Michael Wyschogrod, perhaps the boldest Jewish theologian

of twentieth century America, died at the age of 87 this past 

December.

It hit me like a kick in the chest from a horse. Hard. I was literally knocked backward. Michael is dead! And nobody told me! I didn’t even get to go to the funeral!

There is no way to describe all that Michael was and meant in my life. He was a philosopher, the first to make Heidegger known in the English-speaking world. He was a theologian, studied by two popes, John Paul II and Benedict. When they lived in Texas, his wife Edith (also a philosopher and one-time president of the American Academy of Religion) told me that, by invitation, he spoke more often in Protestant churches than in synagogues. His view of God, as personal – even anthropomorphic – influenced me very much. It’s similar to what Jerry records in God: An Autobiography, as told to a philosopher. Though turned toward the Biblical God, more than the one mediated through rabbinic commentary, Michael was also a traditional, fully observant Jew.

I met him first when he was a young man, probably teaching in my father’s philosophy department. Mother had him to lunch. I still remember the lace on the tablecloth. He was totally unassuming and unpretentious, Studious-Jewish, did not affect to be more worldly and universal than he was, and perhaps for that reason he made no impression on me at that long ago luncheon.

Although he and my father had decent enough relations, they were never close and seldom met socially. During the years of my job struggle, when Michael chaired a department in the City University system, he testified on my behalf as a philosopher. At the hearing, the lawyer for the city asked him whether he came to my defense because of his closeness to my father. By way of rejoinder, Michael merely mentioned exactly when, where and how few were the social encounters between the two men.

“Michael,” I marveled afterward, “you did not even change color when the lawyer asked his insinuating question!”

His reply?

“My dear,

I am a professional witness.”

So he was. It began during Kristallnacht, the Night of Broken Glass, which he witnessed as a boy of about ten, from the upstairs window of his parents’ Berlin apartment.
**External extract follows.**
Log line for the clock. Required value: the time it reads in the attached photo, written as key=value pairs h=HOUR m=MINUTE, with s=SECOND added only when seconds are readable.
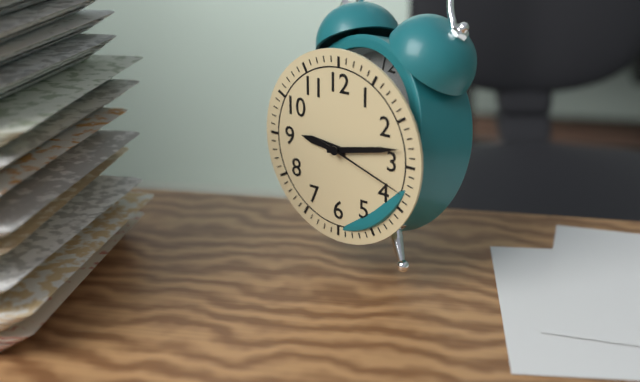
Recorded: h=9 m=13 s=18
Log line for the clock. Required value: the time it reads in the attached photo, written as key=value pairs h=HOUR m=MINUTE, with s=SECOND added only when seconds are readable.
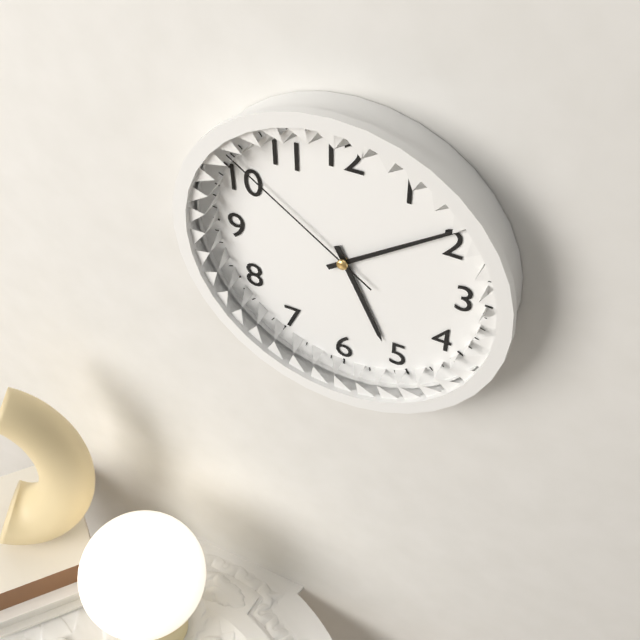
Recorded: h=5 m=9 s=51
The Nazis were smashing and looting Jewish shops and Jewish gathering places. The German police, till then symbols for him of law and order, stood by and did nothing.
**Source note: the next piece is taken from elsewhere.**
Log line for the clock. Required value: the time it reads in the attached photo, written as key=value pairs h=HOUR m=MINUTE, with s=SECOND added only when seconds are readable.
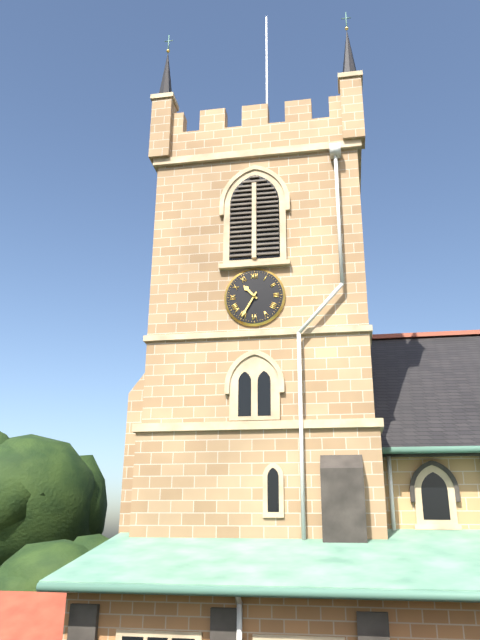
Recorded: h=10 m=35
He took away the lesson. You have to organize. You can’t be taken unawares. You have to have friends. You can’t be alone and defenseless.

He did not merely do that, however. It would have been so easy for him to become a man of public causes with a cohort of allies and followers. When I was alone, lying in New York Hospital after an excisional biopsy to remove a breast cancer, waking up I saw Michael in my hospital room. I had no mind to ask why an orthodox Jew was alone with a woman in a room furnished only by a hospital bed. That was not on my mind. Instead I said to him, in worried tones, that I hurt and felt nauseated and really scared.
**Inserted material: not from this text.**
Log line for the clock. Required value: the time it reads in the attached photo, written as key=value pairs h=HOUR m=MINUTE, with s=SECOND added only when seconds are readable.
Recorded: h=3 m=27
Reasonably, Michael explained to me that anyone would feel like that, a few hours after surgery. The way I felt then didn’t mean that the operation had failed.

Weeks before, hours after receiving the diagnosis, I had been scheduled to meet Michael and Edith at a French café in my neighborhood. “It’s cancer,” I told them. They said to treat it like any other campaign, the way I had treated my job fight. Be active. Get second opinions. Do everything you can in your own cause.

In fact, I did all that later. Just then, however, I turned to the theologian at our café table.

 “Michael, I know worse things have happened to better people, but would you mind telling me,

WHY?”

 “Our people are working on it,“ Michael smiled, “and we should have something ready for publication soon.”

He went on, more seriously:

“For unmerited suffering, the rabbis ask three questions. First, have you committed any sins?”

“No big ones lately.”

“Second, have you studied Torah?”

“We’ll let philosophy stand in for that.”

“Third, they say, there is the suffering of love. It could be that God wants to get closer to you.”

“I don’t want to get any closer. I’m close enough.”

“When God wants to cuddle, He doesn’t ask what’s on your agenda.”